Activation functions play pivotal role in neural networks. As an alternative to hyperbolic tangent, softsign is an activation function for neural networks. Even though tanh and softsign functions are closely related, tanh converges exponentially whereas softsign converges polynomially. Even though softsign appears in literature, it would not be adopted in practice as much as tanh.

Softsign function: y = x / (1 + |x|)

The both tanh and softsign functions produce outputs in scale of [-1, +1].

## Derivative

We need the function’s partial derivative to backpropagate.

Remember quotient rule first. We would apply quotient rule to the function

dy/dx = [x’.(1 + |x|) – x.(1 + |x|)’] / (1 + |x|)^{2}

We have to find derivative of absolute x first. We’ve already known that the following statements are true

Before that we’ve already known that when x > 0, then |x|’ = 1

when x < 0, then |x|’ = -1

when x = 0, then |x|’= undefined because it has no slope in this point.

So |x|’ would be ±1 for x ≠0. We would express differently that result

|x|’ = dy/dx = (x^{2})^{1/2}

dy/dx = (1/2).(x^{2})^{1/2 – 1} .2x= (1/2). (x^{2})^{-1/2} .2x = (1/2).[1/(x^{2})^{1/2}].2x

We’ve already known that squared root of x squared is equal to the absolute x.

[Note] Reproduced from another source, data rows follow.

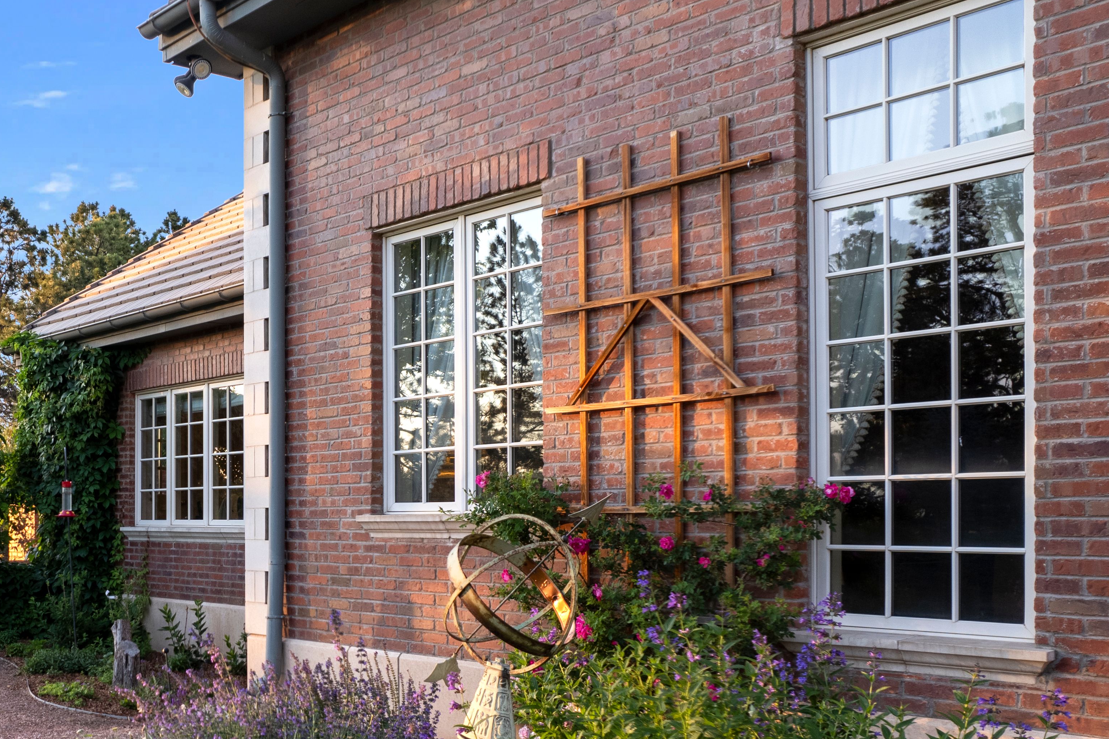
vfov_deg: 33.7
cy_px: 519
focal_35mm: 39
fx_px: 1201
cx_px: 208
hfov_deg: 46.7
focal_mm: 8.38
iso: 100
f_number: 2.8
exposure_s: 1/80
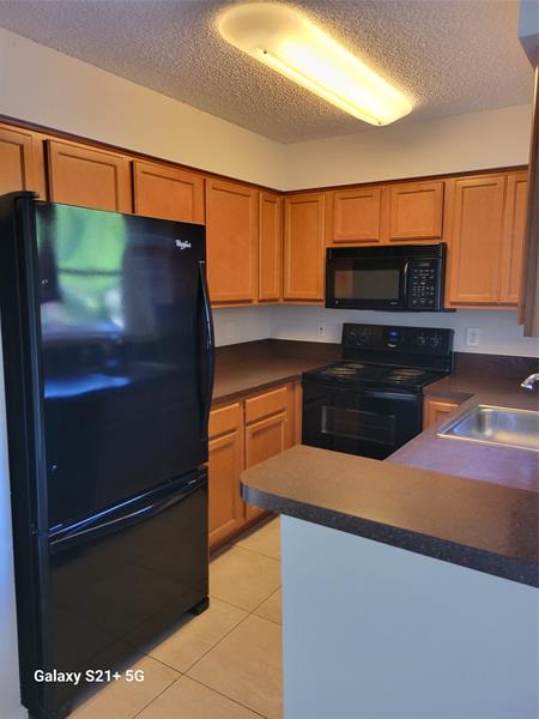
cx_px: 270
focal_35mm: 26
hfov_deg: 53.1
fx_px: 540
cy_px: 360
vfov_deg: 67.3
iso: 200
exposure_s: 1/40
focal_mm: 5.4
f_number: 1.8
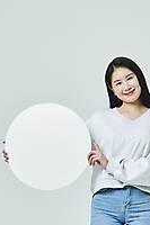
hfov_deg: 11.4
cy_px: 180
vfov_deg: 16.9
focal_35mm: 120
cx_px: 92
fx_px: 751
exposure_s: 1/125
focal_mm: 60
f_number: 11
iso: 100
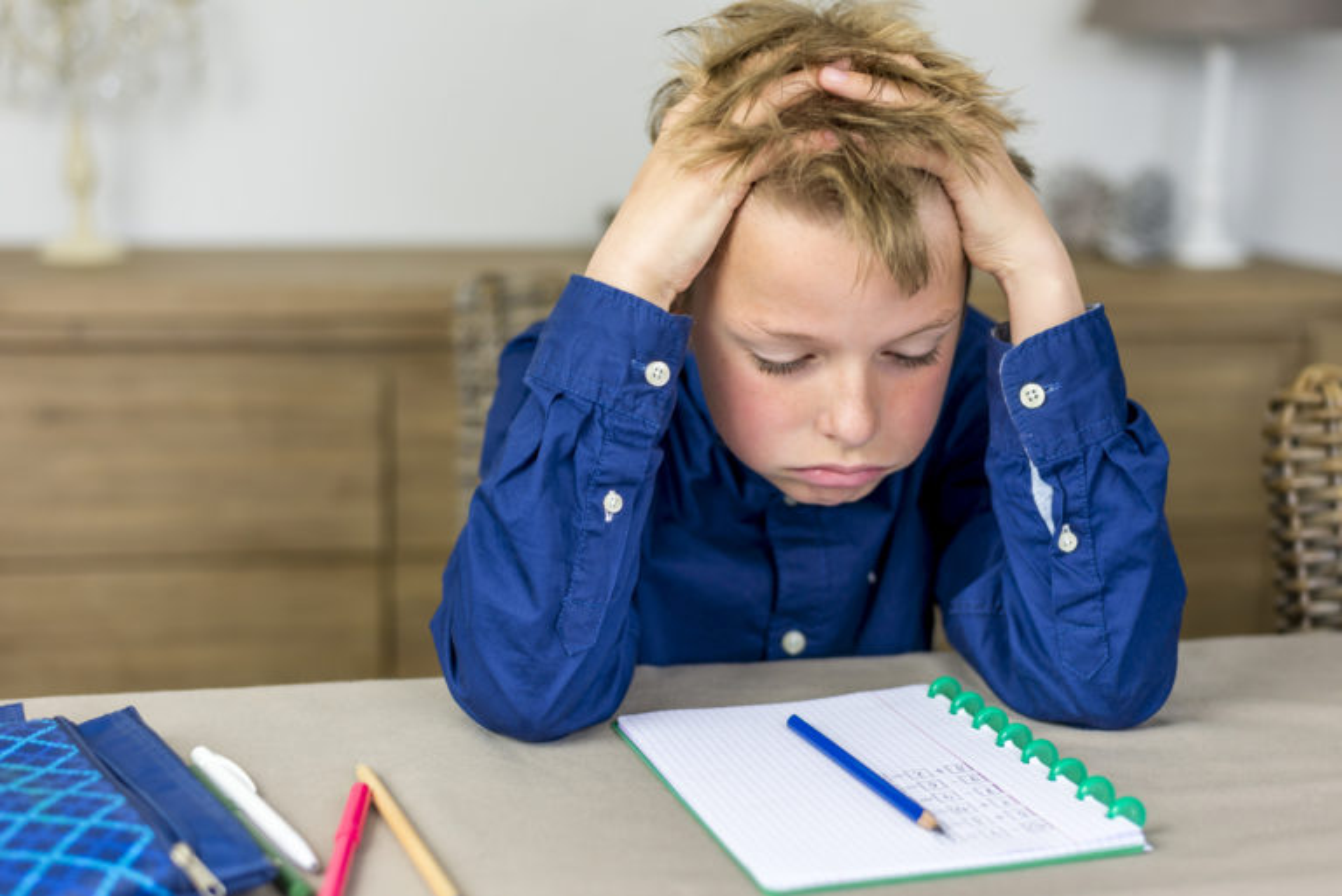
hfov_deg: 39.6
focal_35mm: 50
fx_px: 1865
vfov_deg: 27.0
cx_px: 671
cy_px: 448
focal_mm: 50
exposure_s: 1/80
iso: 400
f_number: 2.5
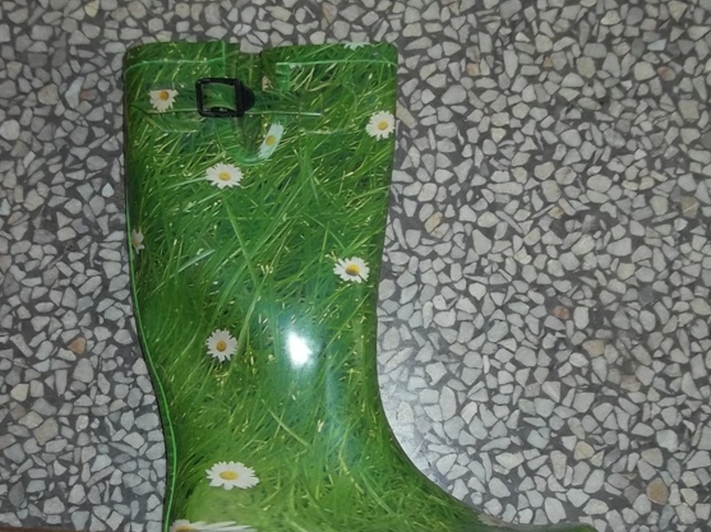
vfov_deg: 31.3
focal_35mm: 46
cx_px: 317
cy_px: 342
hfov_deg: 41.2
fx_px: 944
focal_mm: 5.7
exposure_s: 1/30
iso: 160
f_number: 2.9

Let’s replace the following term (x^{2})^{1/2} = |x| in the equation above

dy/dx = (1/2).[1/|x|].2x = x/|x|

So, derivative of absolute x is equal to x over absolute x

|x|’ = x /|x|

Put the derivative term in main equation

dy/dx = [1.(1 + |x|) – x.(0 + |x|’)] / (1 + |x|)^{2}

dy/dx = [1.(1 + |x|) – x.(0 + x/|x|)] / (1 + |x|)^{2}

dy/dx = [(1 + |x|) – (x^{2} /|x|)] / (1 + |x|)^{2}

dy/dx = [(1 + |x|- (x^{2} /|x|)] / (1 + |x|)^{2}

Let’s put +3 and -3 to the x for the equation |x|- (x^{2} /|x|)

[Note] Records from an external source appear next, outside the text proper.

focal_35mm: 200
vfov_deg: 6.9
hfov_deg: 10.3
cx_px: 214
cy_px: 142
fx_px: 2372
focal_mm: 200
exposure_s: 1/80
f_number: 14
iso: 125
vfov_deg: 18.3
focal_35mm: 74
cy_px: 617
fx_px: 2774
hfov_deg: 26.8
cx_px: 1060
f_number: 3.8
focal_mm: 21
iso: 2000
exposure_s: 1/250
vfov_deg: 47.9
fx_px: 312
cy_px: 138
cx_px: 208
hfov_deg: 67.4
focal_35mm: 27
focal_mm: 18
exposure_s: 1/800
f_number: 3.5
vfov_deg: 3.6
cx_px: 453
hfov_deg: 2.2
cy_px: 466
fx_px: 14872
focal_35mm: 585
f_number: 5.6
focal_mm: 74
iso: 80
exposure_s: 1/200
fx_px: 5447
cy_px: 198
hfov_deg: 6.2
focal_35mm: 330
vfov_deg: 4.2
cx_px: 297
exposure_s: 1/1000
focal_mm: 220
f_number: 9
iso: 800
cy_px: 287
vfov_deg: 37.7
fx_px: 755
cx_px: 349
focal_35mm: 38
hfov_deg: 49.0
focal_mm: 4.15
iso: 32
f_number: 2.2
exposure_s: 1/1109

for x = +3 -> |3| – 3^{2}/|3| = 0

for x = -3 -> |-3| – [(-3)*(-3)/|-3|] = 3 – 9/3 = 0

The equation |x|- (x^{2} /|x|) is equal to the 0 for positive and negative values.

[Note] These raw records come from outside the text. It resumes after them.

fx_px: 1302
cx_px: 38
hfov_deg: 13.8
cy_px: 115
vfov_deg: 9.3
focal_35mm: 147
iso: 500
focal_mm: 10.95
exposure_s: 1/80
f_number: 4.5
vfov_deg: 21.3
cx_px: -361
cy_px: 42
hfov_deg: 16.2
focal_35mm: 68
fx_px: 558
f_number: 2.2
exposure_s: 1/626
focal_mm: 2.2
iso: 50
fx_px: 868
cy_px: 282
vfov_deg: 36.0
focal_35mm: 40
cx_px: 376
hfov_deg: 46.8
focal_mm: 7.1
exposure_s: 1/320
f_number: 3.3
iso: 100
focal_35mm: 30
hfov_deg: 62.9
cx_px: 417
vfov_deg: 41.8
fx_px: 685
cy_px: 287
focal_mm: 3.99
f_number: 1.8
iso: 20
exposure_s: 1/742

dy/dx = [(1 + |x|- (x^{2} /|x|)] / (1 + |x|)^{2}

dy/dx = [1 + 0] / (1 + |x|)^{2}

dy/dx = 1 / (1 + |x|)^{2}

So, softsign is one of the dozens of activation functions. Maybe it would not be adopted by professionals and this makes it uncommon. But do not forget that choice of the activation function is state-of-the-art. It might be the most convenient transfer function for your problem.